Chocolate Peanut Butter Ice Cream

I picked up a copy of David Lebovitz’s The Perfect Scoop a few months ago (see my review here) and promptly made some ice cream.  For the sake of my waistline, I put the book (and ice cream maker) away.  After having dug the ice cream maker out for last month’s Daring Bakers challenge, and with summer heat like we haven’t seen in a long time, I figured it was time to get David’s book out and try some more flavors.

It didn’t take long before I came across this recipe and knew it was the one to make.  How can you go wrong with chocolate, peanut butter, and ice cream?

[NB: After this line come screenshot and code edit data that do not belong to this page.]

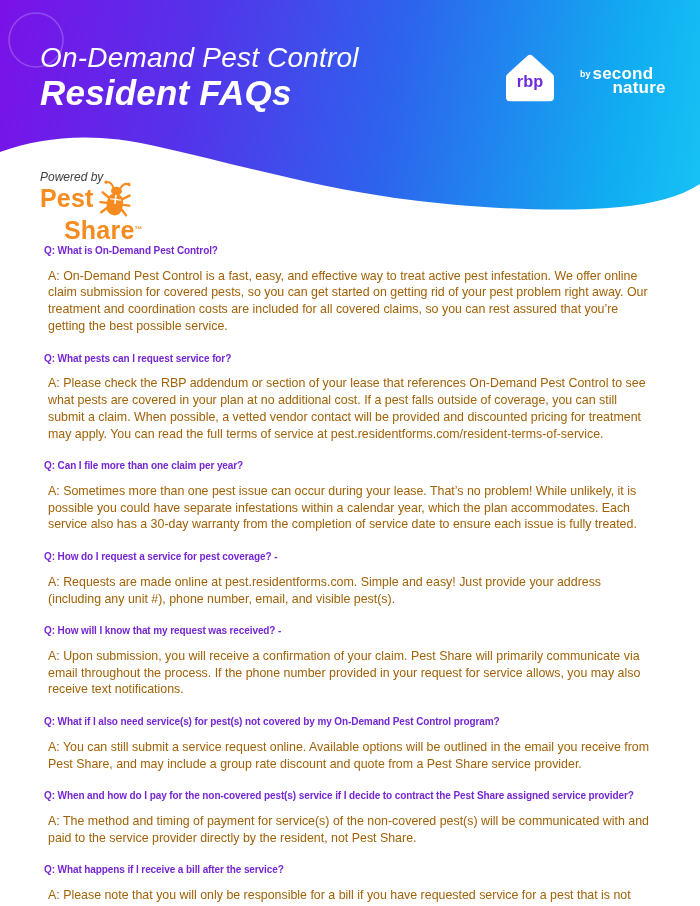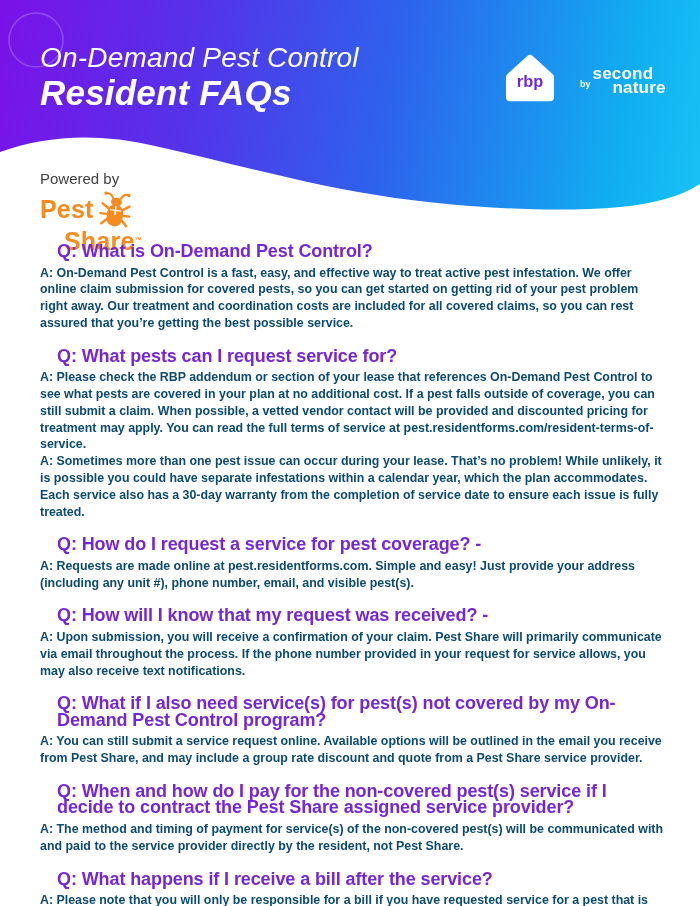--- a/index.html
+++ b/index.html
@@ -11,39 +11,39 @@
   .header{
     position:absolute;left:0;top:0;width:700px;height:215px;
     background:linear-gradient(100deg,#7B11E8 0%,#5433EA 28%,#2E62ED 55%,#10AFF1 88%,#18C2F5 100%);
   }
   .header svg.wave{position:absolute;left:0;top:0;display:block;}
   .titles{position:absolute;left:40px;top:41px;color:#ffffff;font-style:italic;}
   .title-1{font-size:28px;font-weight:400;letter-spacing:.2px;line-height:34px;}
   .title-2{font-size:35px;font-weight:800;letter-spacing:.2px;line-height:36px;}
   .brand{position:absolute;left:501px;top:50px;display:flex;align-items:center;gap:21px;}
   .sn{color:#ffffff;display:flex;align-items:flex-start;margin-top:4px;}
-  .sn-by{font-size:9px;font-weight:700;margin:12px 2px 0 0;}
+  .sn-by{font-size:9px;font-weight:700;margin:2px 2px 0 0;}
   .sn-words{font-size:17px;font-weight:800;line-height:14px;letter-spacing:.2px;}
   .sn-nature{margin-left:20px;}
   
   .pestshare{position:absolute;left:40px;top:170px;}
-  .ps-powered{font-size:15px;color:#414042;margin-bottom:10px;}
+  .ps-powered{font-size:12px;color:#414042;margin-bottom:2px;font-style:italic;}
   .ps-row{display:flex;align-items:flex-start;}
   .ps-word{font-size:25px;font-weight:800;color:#F68B1F;line-height:24px;letter-spacing:.2px;}
   .ps-share-row{margin-left:24px;margin-top:-2px;}
   .ps-tm{font-size:8px;vertical-align:top;font-weight:700;}
   .ps-bug{margin-left:4px;margin-top:-8px;}
   
   .content{position:absolute;left:40px;top:243px;width:624px;}
   .faq-q{
-    color:#7627D4;font-weight:700;font-size:18px;line-height:16.5px;
-    letter-spacing:-0.1px;margin:16px 0 5px 17px;
+    color:#7627D4;font-weight:700;font-size:10px;line-height:16.5px;
+    letter-spacing:-0.1px;margin:16px 0 5px 4px;
   }
   .faq:first-child .faq-q{margin-top:0;}
-  .faq-a{color:#0c4a6e;font-size:12.4px;line-height:16.8px;margin:0;font-weight:bold;}
+  .faq-a{color:#a16207;font-size:12.4px;line-height:16.8px;margin:8px;}
 </style>
 </head>
 <body>
 
 <div class="page">
 
   <div class="header">
     <svg class="wave" width="700" height="215" viewBox="0 0 700 215" aria-hidden="true">
       <circle cx="36" cy="40" r="27" fill="none" stroke="rgba(255,255,255,0.22)" stroke-width="1.5"></circle>
       <path d="M0,152 C45,136 95,132 155,146 C240,165 310,186 395,198
@@ -101,20 +101,21 @@
   <div class="content">
     <div class="faq">
       <div class="faq-q">Q: What is On-Demand Pest Control?</div>
       <p class="faq-a">A: On-Demand Pest Control is a fast, easy, and effective way to treat active pest infestation. We offer online claim submission for covered pests, so you can get started on getting rid of your pest problem right away. Our treatment and coordination costs are included for all covered claims, so you can rest assured that you’re getting the best possible service.</p>
     </div>
     <div class="faq">
       <div class="faq-q">Q: What pests can I request service for?</div>
       <p class="faq-a">A: Please check the RBP addendum or section of your lease that references On-Demand Pest Control to see what pests are covered in your plan at no additional cost. If a pest falls outside of coverage, you can still submit a claim. When possible, a vetted vendor contact will be provided and discounted pricing for treatment may apply. You can read the full terms of service at pest.residentforms.com/resident-terms-of-service.</p>
     </div>
     <div class="faq">
+      <div class="faq-q">Q: Can I file more than one claim per year?</div>
       <p class="faq-a">A: Sometimes more than one pest issue can occur during your lease. That’s no problem! While unlikely, it is possible you could have separate infestations within a calendar year, which the plan accommodates. Each service also has a 30-day warranty from the completion of service date to ensure each issue is fully treated.</p>
     </div>
     <div class="faq">
       <div class="faq-q">Q: How do I request a service for pest coverage? -</div>
       <p class="faq-a">A: Requests are made online at pest.residentforms.com. Simple and easy! Just provide your address (including any unit #), phone number, email, and visible pest(s).</p>
     </div>
     <div class="faq">
       <div class="faq-q">Q: How will I know that my request was received? -</div>
       <p class="faq-a">A: Upon submission, you will receive a confirmation of your claim. Pest Share will primarily communicate via email throughout the process. If the phone number provided in your request for service allows, you may also receive text notifications.</p>
     </div>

Chocolate-Peanut Butter Ice Cream

2 cups half and half
1/4 cup unsweetened Dutch processed cocoa powder
1/2 cup sugar
pinch of salt
1/2 cup smooth all natural peanut butter (see my notes below for details)

Whisk together the half and half , cocoa powder, sugar, and salt in a large saucepan.  Heat the mixture, whisking frequently, until it comes to a full rolling boil.  Remove from heat and whisk in the peanut butter, stirring until the peanut butter melts and the mixture is thoroughly combined.

Refrigerate the mixture for 1 hour, then follow the directions of your ice cream maker to make the ice cream.

Makes about 1 quart.

Note: Use only all natural peanut butter, the kind that consists of peanuts and salt.  If there are any other ingredients, the ice cream will taste funny.  While I love Skippy Super Chunky peanut butter in a PB&J, when you cook/bake with peanut butter, make sure you use all natural peanut butter.